Mr Komarov, according to the Russian reports, also said that he considered it “unacceptable to criticise my own country”.

The international relations student claimed he was subsequently misrepresented, with his critics suggesting he was trying to incite violence and hated gays.

He added: “I was harassed online and partly in real life.”

Mr Komarov claimed the university did nothing to protect him. He also, in further stories, was quoted saying a “professor” at the university had praised an essay he wrote from a pro-Putin position but had told him that “if you want a good mark you have to write differently”.

The Herald: Russian President Vladimir PutinRussian President Vladimir Putin (Image: free)

The University of Edinburgh did not respond to Mr Komarov’s specific allegations. A spokeswoman said it did not comment on individual cases.

However, she added: "We are committed to promoting a positive culture in which all members of our community treat each other with dignity and respect.

“We do not tolerate harassment of any kind and have processes in place to investigate reports made to us thoroughly.

“The university has robust academic standards in place to ensure that student work is assessed fairly and against the learning outcomes of an assessment.”

The Herald was unable to reach Mr Komarov for comment. The young man on social media demonstrates a significant interest in politics.

He boasts of acting as secretary and treasure of the Edinburgh Political Union, a student group, for a year during which he was in “constant communication with different MSPs and councillors”.

The student also said he had been volunteering for the Scottish Conservatives since March 2022 - shortly after Russia launched its full-scale invasion of Ukraine.

READ MORE: Revealed: Scottish "ghost firms" funnelling dirty money into Russia

This work included working at the party’s Edinburgh HQ. A Scottish Conservative spokesperson said Mr Komarov’s views were “completely at odds with the party’s unwavering support for President Zelensky and the Ukrainian people, so we are investigating this person’s involvement with the party”.

Ukrainians at Edinburgh University late in 2022 were upset after some Russians told a student paper they had been mistreated.

The Ukrainian Society issued a statement condemning some of the rhetoric. “This kind of conduct, the manipulation of facts, deliberate spread of disinformation, and tolerance to all of the mentioned, is precisely the reason why the illegal Russian full-scale invasion of Ukraine is happening today,” it said.

“These sentiments were routinely expressed and left unchallenged for years before, probing the kind of illegal violent escalation Ukraine has been suffering.”

Some Russian students, meanwhile, have said they cannot openly speak about the war without potentially serious consequences.

The Putin regime has criminalised criticism of the Russian armed forces or the so-called “special military operation” in Ukraine.
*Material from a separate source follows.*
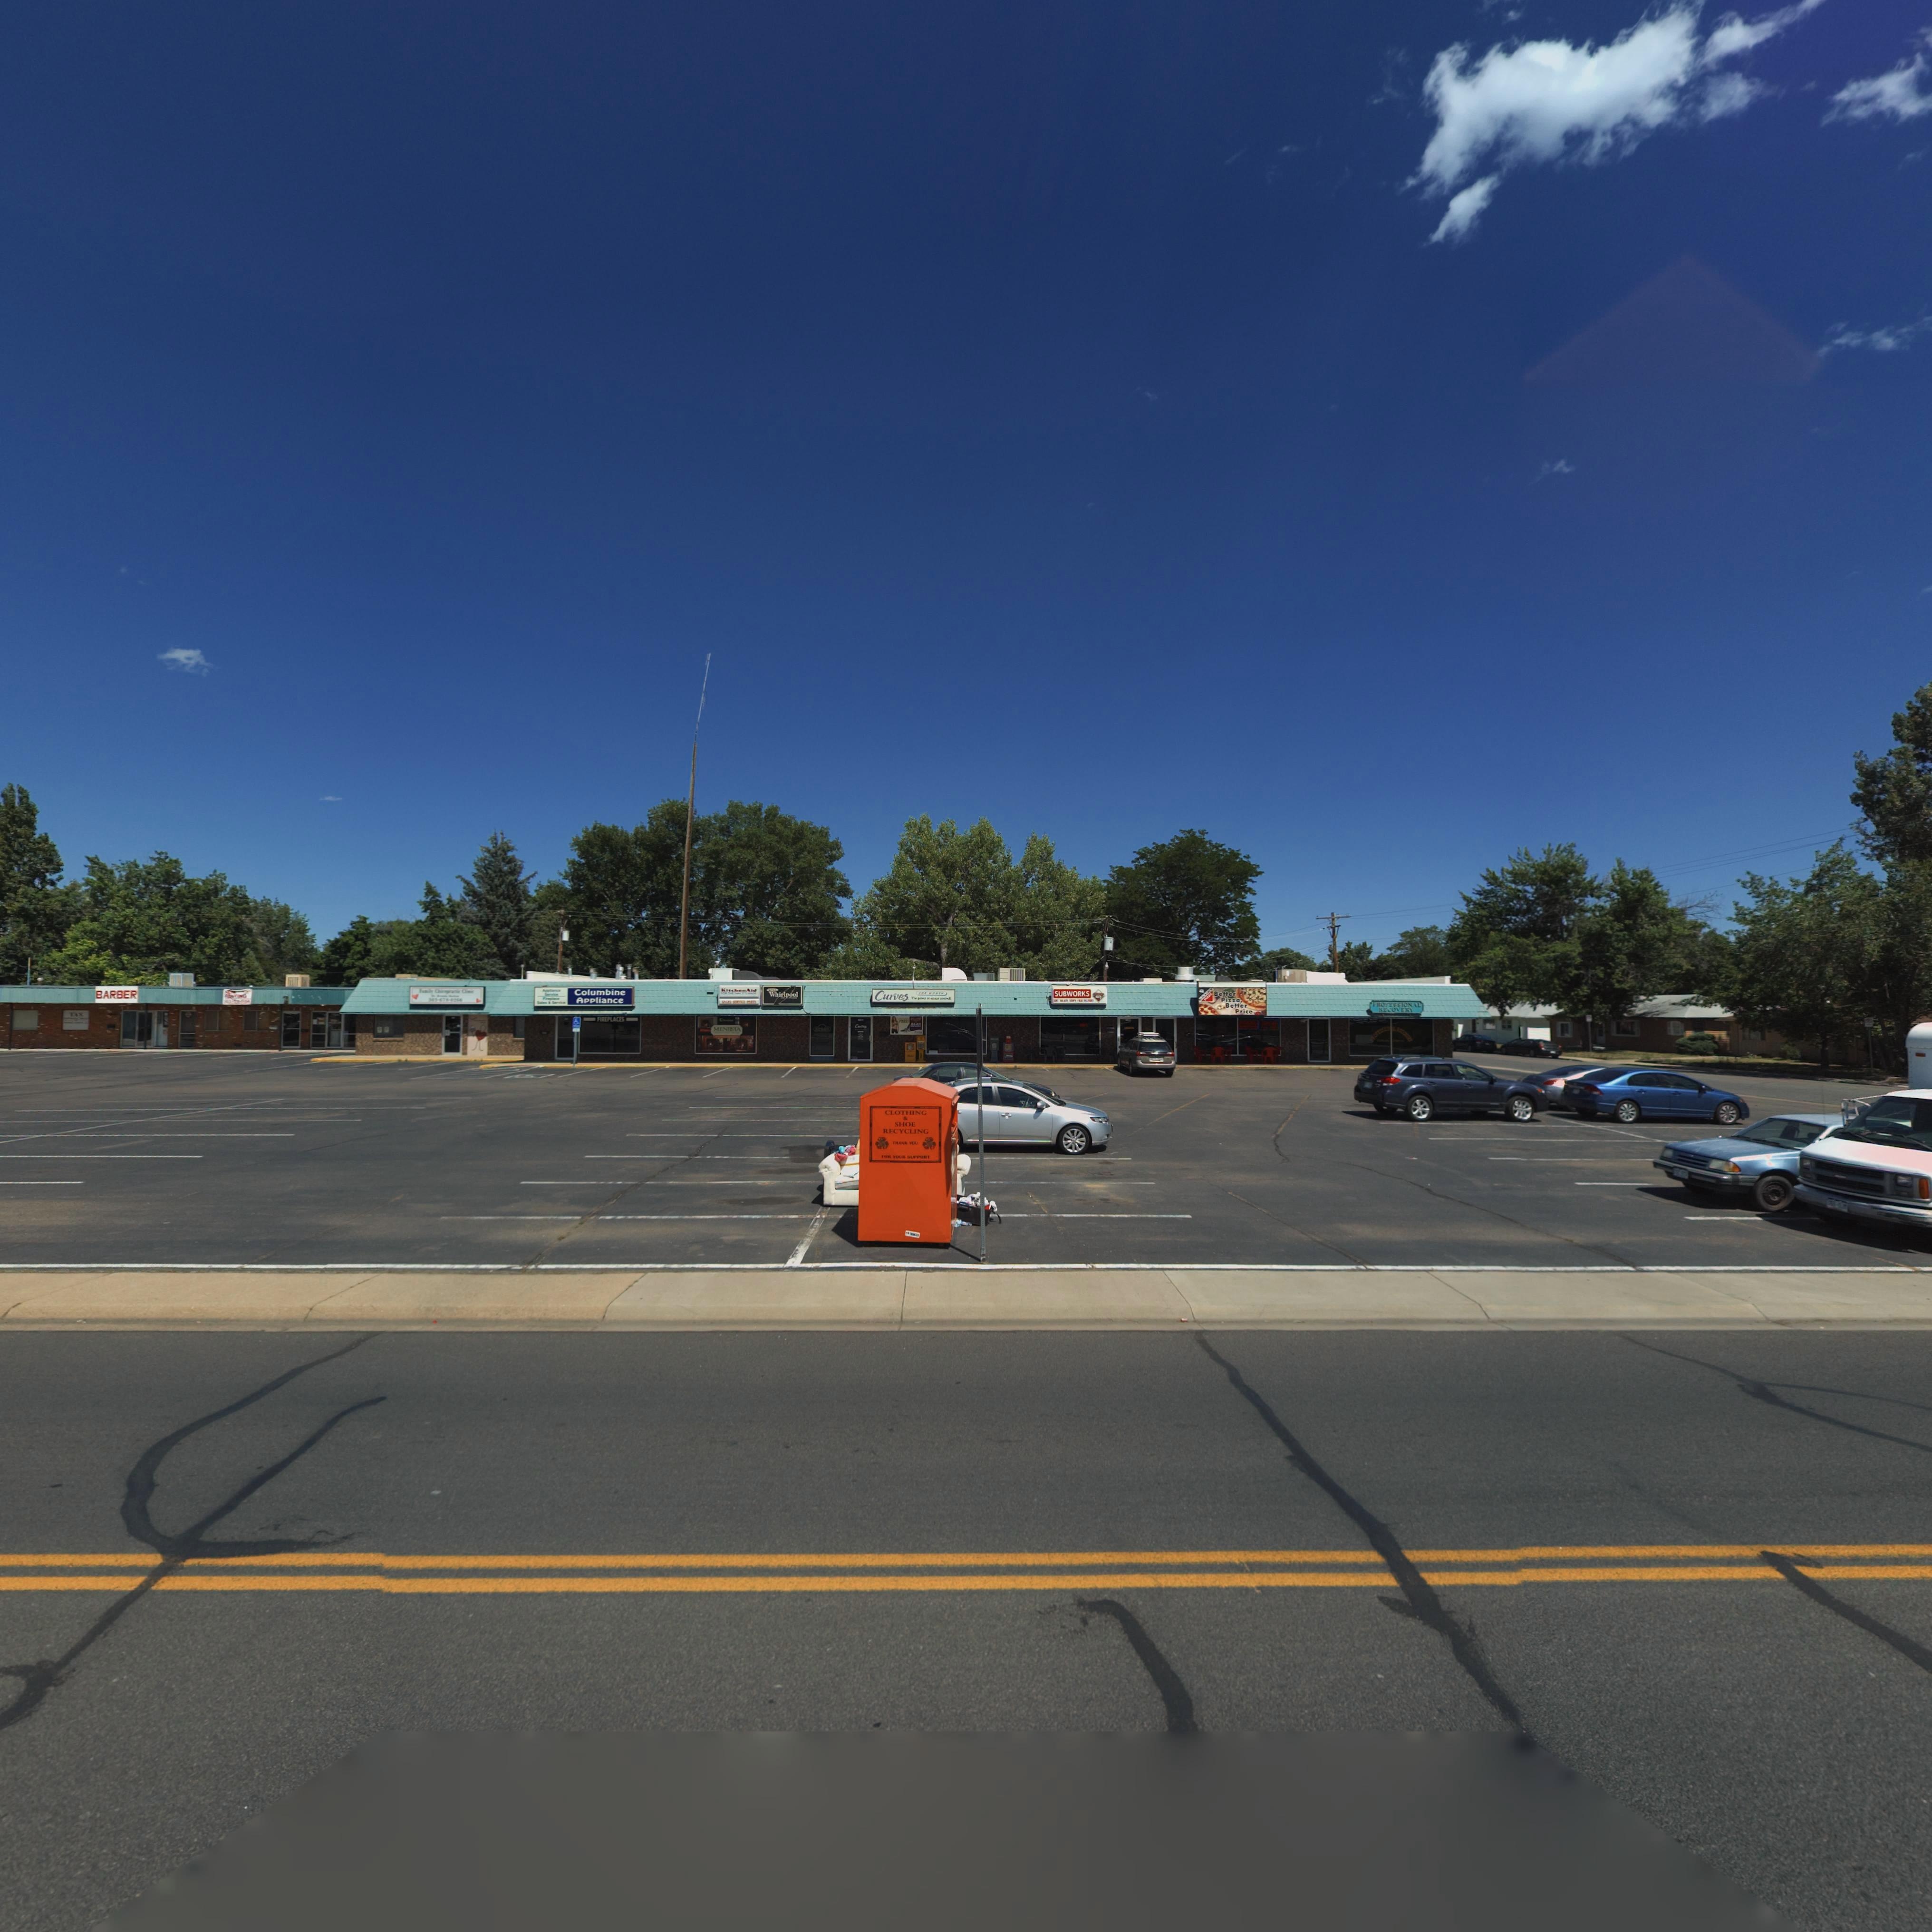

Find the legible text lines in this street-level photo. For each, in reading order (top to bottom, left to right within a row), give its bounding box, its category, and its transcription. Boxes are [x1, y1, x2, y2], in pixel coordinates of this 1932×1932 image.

The Russian government has repeatedly claimed its citizens are under attack outside its borders.

The Herald: Prime Minister Rishi Sunak walks with President Volodymyr Zelensky (right) during a visit to the Presidential Palace in Kyiv, UkrainePrime Minister Rishi Sunak walks with President Volodymyr Zelensky (right) during a visit to the Presidential Palace in Kyiv, Ukraine (Image: free)

There have been some documented cases of Russians - or people mistaken for Russians - being abused or attacked in the UK since the full invasion.

But the “harassment of Russians” is a familiar refrain in Kremlin media, especially over the last two years.

Senior regime figures, such as foreign ministry spokeswoman Maria Zakharova, have accused western governments of oppressing Russian world views.

Echoing culture war narratives about free speech from the US right, Zakharova has said the “woke” West is cracking down on “alternative thinking”.

The remarks from Mr Komarov were initially made to a state news agency RIA Novosti and then carried in all major newspapers, including the major tabloids Argumenty i Fakty and Komsomolskaya Pravda.

It was RIA Novosti which kickstarted viral false claims that Scotland’s 2014 independence referendum was rigged.

The agency’s parent company was officially sanctioned by the UK Government in 2022 because of its “lies and deceit” over Ukraine. The agency itself is sanctioned in Canada.